**REQUEST**
Render the data below as a numbered list, skipping blank lines and leaving out the pictures.

BEGIN

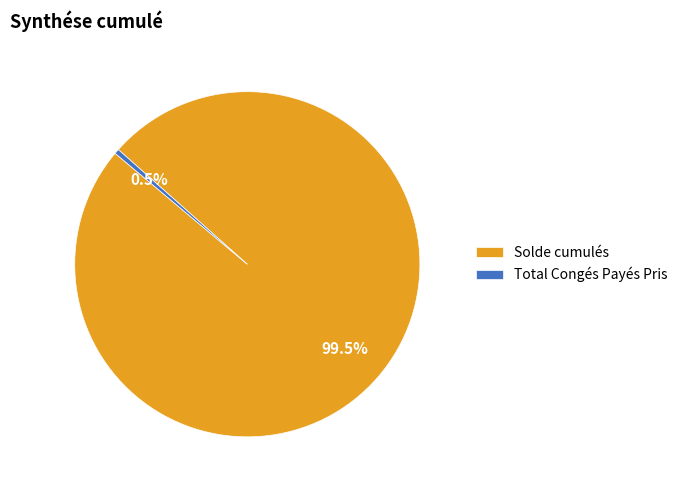

How many segments does this pie chart have?

2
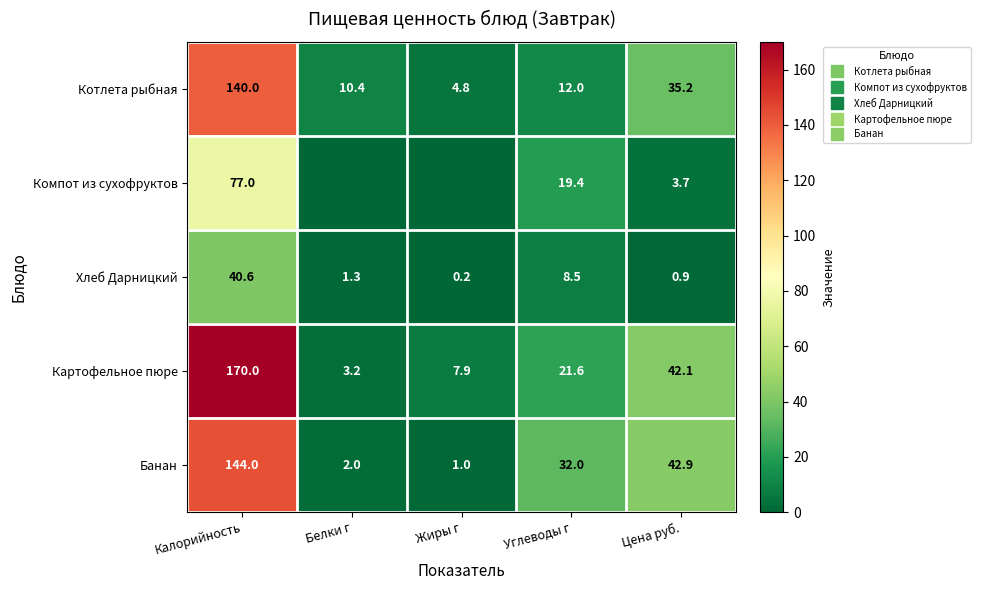

What is the sum of all Компот из сухофруктов values?

100.1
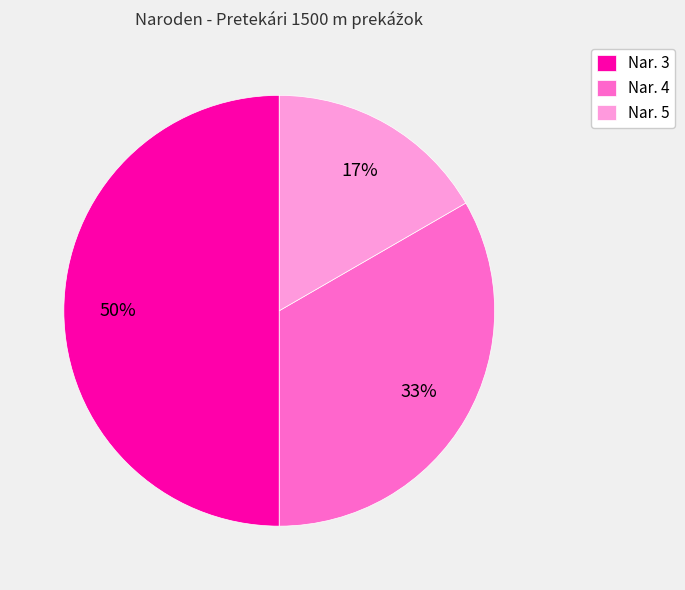

Which has a higher value, Nar. 4 or Nar. 3?

Nar. 3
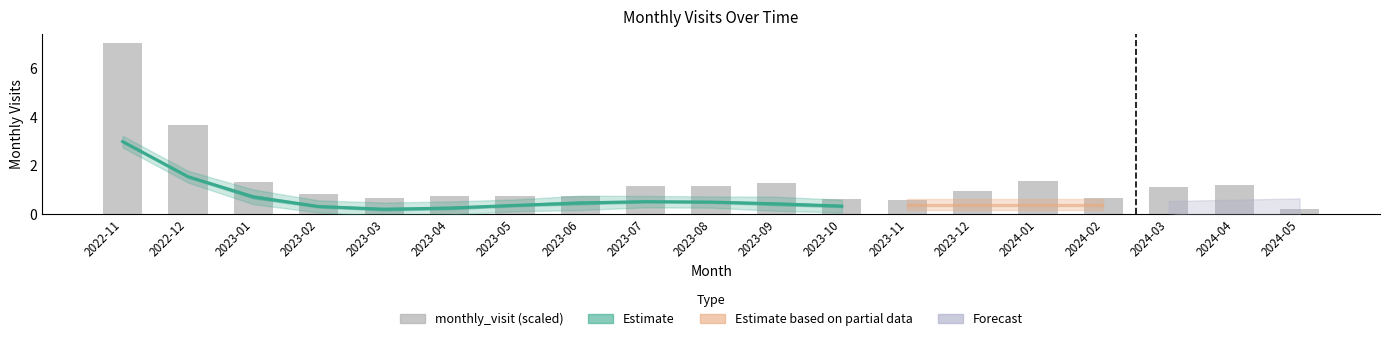

What is the greatest value displayed?

7.0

END

**TASK RESPONSE**
1. How many segments does this pie chart have?
2. 2
3. What is the sum of all Компот из сухофруктов values?
4. 100.1
5. Which has a higher value, Nar. 4 or Nar. 3?
6. Nar. 3
7. What is the greatest value displayed?
8. 7.0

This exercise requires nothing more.